Swap every "surveyor" in the material below for "assessor" and write the material out again with nothing else changed. Leave the pictures out.

§ **DATA TO PROCESS**
◆ ◆ ◆ ◆
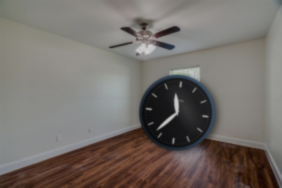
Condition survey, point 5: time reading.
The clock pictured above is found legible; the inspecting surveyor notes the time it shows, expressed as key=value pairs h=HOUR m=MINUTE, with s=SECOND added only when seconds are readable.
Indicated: h=11 m=37
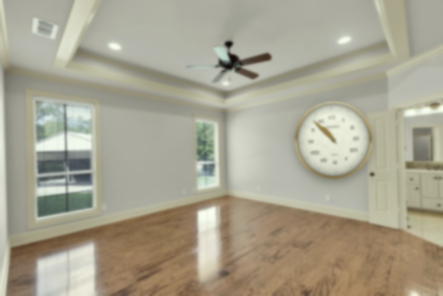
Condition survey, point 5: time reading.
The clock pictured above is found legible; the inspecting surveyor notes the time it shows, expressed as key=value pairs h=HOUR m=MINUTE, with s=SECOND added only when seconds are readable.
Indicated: h=10 m=53
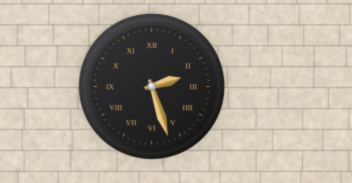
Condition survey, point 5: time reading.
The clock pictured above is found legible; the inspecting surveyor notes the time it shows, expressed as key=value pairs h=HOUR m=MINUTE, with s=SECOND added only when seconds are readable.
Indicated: h=2 m=27
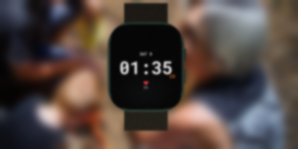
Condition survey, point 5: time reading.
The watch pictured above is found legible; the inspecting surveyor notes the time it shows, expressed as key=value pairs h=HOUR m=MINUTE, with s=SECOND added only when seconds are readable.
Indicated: h=1 m=35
◆ ◆ ◆ ◆
§ **FULL OUTPUT**
Condition survey, point 5: time reading.
The clock pictured above is found legible; the inspecting assessor notes the time it shows, expressed as key=value pairs h=HOUR m=MINUTE, with s=SECOND added only when seconds are readable.
Indicated: h=11 m=37
Condition survey, point 5: time reading.
The clock pictured above is found legible; the inspecting assessor notes the time it shows, expressed as key=value pairs h=HOUR m=MINUTE, with s=SECOND added only when seconds are readable.
Indicated: h=10 m=53
Condition survey, point 5: time reading.
The clock pictured above is found legible; the inspecting assessor notes the time it shows, expressed as key=value pairs h=HOUR m=MINUTE, with s=SECOND added only when seconds are readable.
Indicated: h=2 m=27
Condition survey, point 5: time reading.
The watch pictured above is found legible; the inspecting assessor notes the time it shows, expressed as key=value pairs h=HOUR m=MINUTE, with s=SECOND added only when seconds are readable.
Indicated: h=1 m=35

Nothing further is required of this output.